Someone’s body and face might be disfigured by a power line, a bear attack, a gunshot or a tumour. It is only recently that medicine has found a way to give people rendered unrecognisable by injury or illness a new life – with a face transplant. It was 2005 when doctors first attempted the procedure on a living person. Branislav Kollár was 16 at the time.
Today the 31-year-old Slovak is a leading researcher in the field. He works as a postdoc for Brigham and Women’s Hospital in Boston, a teaching hospital affiliated to Harvard Medical School. His notable achievements as a researcher are largely down to his role models – as well as his academic studies at the University of Heidelberg supported by a grant from the DAAD.
A passion for medicine
Branislav Kollár first became aware of a leaning towards medicine while at school in Bratislava. He was always keen on natural sciences, and as he points out, “All of the sciences come together in medicine”. His mother is also a doctor and having a role model in the family only affirmed his choice of study.
Kollár went to a ‘PASCH’ school, where many lessons are in German and school-leavers are prepared for higher education studies in Germany. When one of his teachers told him about DAAD scholarships, Branislav Kollár made a successful application. He duly attended Heidelberg University, which has a strong reputation for research and science.
Dr. Branislav Kollár attended a PASCH school in Bratislava and studied medicine in Heidelberg thanks to a scholarship from the German Academic Exchange Service (DAAD). Today he undertakes research into face transplants as a postdoc at the Brigham and Women’s Hospital in Boston, a teaching hospital of Harvard Medical School.

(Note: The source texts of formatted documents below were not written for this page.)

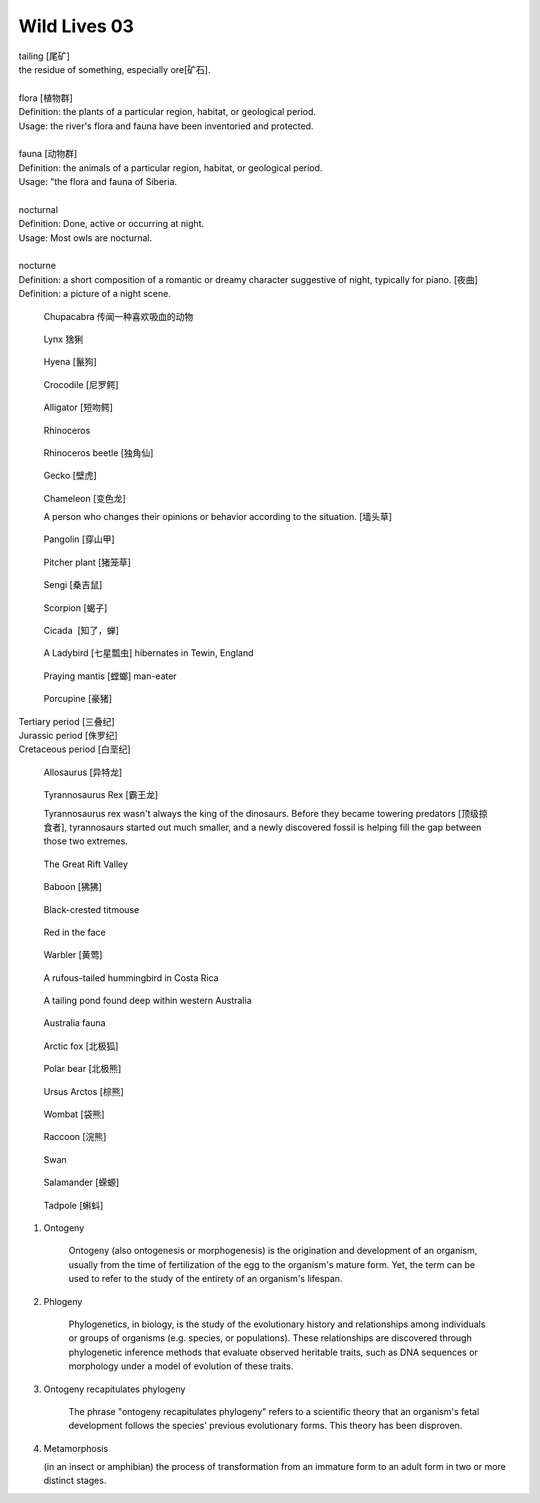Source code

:*************
Wild Lives 03
*************

| tailing [尾矿]
| the residue of something, especially ore[矿石]. 
| 
| flora [植物群]
| Definition: the plants of a particular region, habitat, or geological period. 
| Usage: the river's flora and fauna have been inventoried and protected.
| 
| fauna [动物群]
| Definition: the animals of a particular region, habitat, or geological period.
| Usage: "the flora and fauna of Siberia.
| 
| nocturnal
| Definition: Done, active or occurring at night.
| Usage: Most owls are nocturnal.
| 
| nocturne
| Definition: a short composition of a romantic or dreamy character suggestive of night, typically for piano. [夜曲]
| Definition: a picture of a night scene.

.. figure:: images/Chupacabra.jpg

    Chupacabra 传闻一种喜欢吸血的动物

.. figure:: images/lynx_czech.jpg

    Lynx 猞猁

.. figure:: images/spotted-hyena-kenya.jpg

    Hyena [鬣狗]

.. figure:: images/nile-crocodile.jpg

    Crocodile [尼罗鳄]

.. figure:: images/alligator_american.jpg

    Alligator [短吻鳄]

.. figure:: images/rhino.jpg

    Rhinoceros

.. figure:: images/rhinoceros_beetle.jpg

    Rhinoceros beetle [独角仙]

.. figure:: images/spotted-house-gecko.jpg

    Gecko [壁虎]

.. figure:: images/chameleon.jpg

    Chameleon [变色龙]

    A person who changes their opinions 
    or behavior according to the situation. [墙头草]

.. image:: images/pangolin_02.jpg
.. figure:: images/pangolin.jpg

    Pangolin [穿山甲]

.. figure:: images/pitcher_plant.jpg

    Pitcher plant [猪笼草]

.. figure:: images/sengi.jpg

   Sengi [桑吉鼠]

.. figure:: images/scorpion.png

   Scorpion [蝎子]

.. image:: images/life_cycle_of_a_17_year_periodical_cicada.jpg
.. image:: images/cicada-metamorphosis.jpg
.. figure:: images/cicada.png

   Cicada  [知了，蝉]

.. figure:: images/winter_time.jpg

    A Ladybird [七星瓢虫] hibernates in Tewin, England

.. figure:: images/praying_mantis.jpg

    Praying mantis [螳螂] man-eater

.. figure:: images/porcupine.jpg

    Porcupine [豪猪]

| Tertiary period [三叠纪]
| Jurassic period [侏罗纪]
| Cretaceous period [白垩纪]

.. figure:: images/allosaurus.png

    Allosaurus [异特龙]

.. image:: images/moros_intrepidus.jpg
.. figure:: images/t-rex.jpg

    Tyrannosaurus Rex [霸王龙]

    Tyrannosaurus rex wasn't always the king of the dinosaurs. 
    Before they became towering predators [顶级掠食者], tyrannosaurs started 
    out much smaller, and a newly discovered fossil is helping fill the gap between those two extremes.

.. image:: images/MapGreatRiftValley.png
.. figure:: images/Great-Rift-Valle.jpg

   The Great Rift Valley

.. image:: images/gelada_baboon.jpg
.. figure:: images/baboon.jpg

   Baboon [狒狒]

.. figure:: images/black-crested_titmouse.jpg

    Black-crested titmouse

.. figure:: images/european_goldfinch.jpg

    Red in the face

.. figure:: images/Warbler.jpg

    Warbler [黄莺]

.. figure:: images/hummingbird.jpg

    A rufous-tailed hummingbird in Costa Rica

.. figure:: images/heartbreaking_pollution.jpg

    A tailing pond found deep within western Australia

.. figure:: images/Australisk_fauna_Nordisk_familjebok.jpg

    Australia fauna

.. figure:: images/arctic_fox.jpg

    Arctic fox [北极狐]

.. figure:: images/polar_bear.jpg

    Polar bear [北极熊]

.. figure:: images/ursus_arctos.jpg

    Ursus Arctos [棕熊]

.. figure:: images/wombat.jpg

    Wombat [袋熊]

.. figure:: images/raccoon.jpg

    Raccoon [浣熊]

.. image:: images/sandhill_crane_take_flight.jpg
.. image:: images/black_swan.jpg
.. figure:: images/tundra_swan.jpg

    Swan

.. image:: images/Ceatacean_Drawing.jpg
.. image:: images/marine_megafauna.jpg
.. image:: images/whales-of-the-world-laura-row.jpg
.. image:: images/ken-hurd-a-collection-of-whales.jpg
.. image:: images/fin_whale.jpg

.. image:: images/elephant_herd_in_namibia.jpg
.. image:: images/leopard_snoozing_in_a_tree.jpg

.. figure::  images/salamander.jpg

    Salamander [蝾螈]

.. image:: images/life-cycle-of-a-frog-1.jpg
.. image:: images/life-cycle-of-a-frog-2.png
.. figure:: images/Kaulquappen_Tadpole.jpg

    Tadpole [蝌蚪]

.. image:: images/lion.jpg
.. image:: images/lion_cubs.jpg
.. image:: images/feathers.jpg
.. image:: images/plume_types.jpg
.. image:: images/beaver.jpg

#. Ontogeny
   
    Ontogeny (also ontogenesis or morphogenesis) is the origination and development of an organism, 
    usually from the time of fertilization of the egg to the organism's mature form. Yet, the term 
    can be used to refer to the study of the entirety of an organism's lifespan.

    .. image:: images/Ontogeny.jpg
    .. image:: images/prokaryotic_creatures.jpg

#. Phlogeny
   
    Phylogenetics, in biology, is the study of the evolutionary history and relationships 
    among individuals or groups of organisms (e.g. species, or populations). These relationships 
    are discovered through phylogenetic inference methods that evaluate observed heritable traits, 
    such as DNA sequences or morphology under a model of evolution of these traits.

    .. image:: images/Phylogenetic-tree.png
    .. image:: images/phylogeny_tree_02.jpg
    .. image:: images/strom-zivota.jpg
    .. image:: images/Evolution__Biologia.jpg

#. Ontogeny recapitulates phylogeny

    The phrase "ontogeny recapitulates phylogeny" refers to a scientific theory 
    that an organism's fetal development follows the species' previous evolutionary 
    forms. This theory has been disproven.

    .. image:: images/Embryological-evidences.jpg

#. Metamorphosis
   
   (in an insect or amphibian) the process of transformation from an immature 
   form to an adult form in two or more distinct stages.

   .. image:: images/Butterfly-life-cycles.png
   .. image:: images/metamorphosis.jpg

Medical expertise beyond his field
In Heidelberg he soon found another role model: Professor Markus Hecker, who at the time headed the Institute of Physiology and Pathophysiology. Professor Hecker inspired Kollár with his teaching and research, but particularly with the medical expertise he possessed beyond his specialist area. “I decided that was the way forward for me too,” he decided while still a student, subsequently applying for a position in Hecker’s laboratory. Here he spent a research semester, finding the work so fascinating that he even extended his stay by six months. “That’s where I learnt the fundamentals of worthwhile research,” recalls Kollár. When he thinks back on his time in Heidelberg, he is still impressed by the lab’s methods: “There was always a strong emphasis on excellence in research.”
Cultural exchange and a cosmopolitan outlook
Kollár’s days in Heidelberg had an impact on him that went well beyond his studies: he was also inspired and motivated by meeting fellow students from around the globe and discovering their cultures. “It was a period that shaped me as a cosmopolitan individual.”
On graduation, Kollár spent some time working as a surgeon in Switzerland – but he soon missed research. After becoming involved in face transplants, he came to the attention of Professor Bohdan Pomaha? in Boston, who would later become his boss. It was Professor Pomaha? – an inspiration to Kollár – who in 2011 performed the first full-face transplant in the USA. Kollár duly travelled to a conference in the USA to speak to the surgeon – and, thanks to his research experience, landed himself a job in the teaching hospital
How face transplants change lives
Kollár has now been working as a postdoctoral researcher at the Brigham and Women’s Hospital in Boston since 2017. In May 2019, he and other researchers published their initial findings on the long-term effects of face transplants in The New England Journal of Medicine, one of the most important medical periodicals in the world. The researchers looked at the extent to which patients could move their facial muscles, what facial expressions they controlled and how they perceived touch.
They also examined the ways in which transplants had transformed the lives of patients. Many went back to work after their operation, others had married; some could talk again after surgery, while others regained their sense of smell. The researchers also studied the response of the immune systems of patients. It is hoped that their findings will lead to transplants being accepted more readily by the body.
The professional grounding he received in Heidelberg continues to stand him in good stead, believes Branislav Kollár. Just recently he was approved for a grant for a research project in the USA on the basis of his research experience in Germany. Now he wants to give back some of the support he has received by helping young students on their way. “I want others to experience the positive influence that funding had on my life,” he says.
Kollár plans to stay in Boston until the end of 2019, when he will complete his specialist medical training in Germany or Switzerland. In the long term, he hopes to work as a surgeon while engaging in scientific projects. He also wishes to keep his Heidelberg experiences alive, “promoting collaboration between researchers from different countries and bringing cultures together.”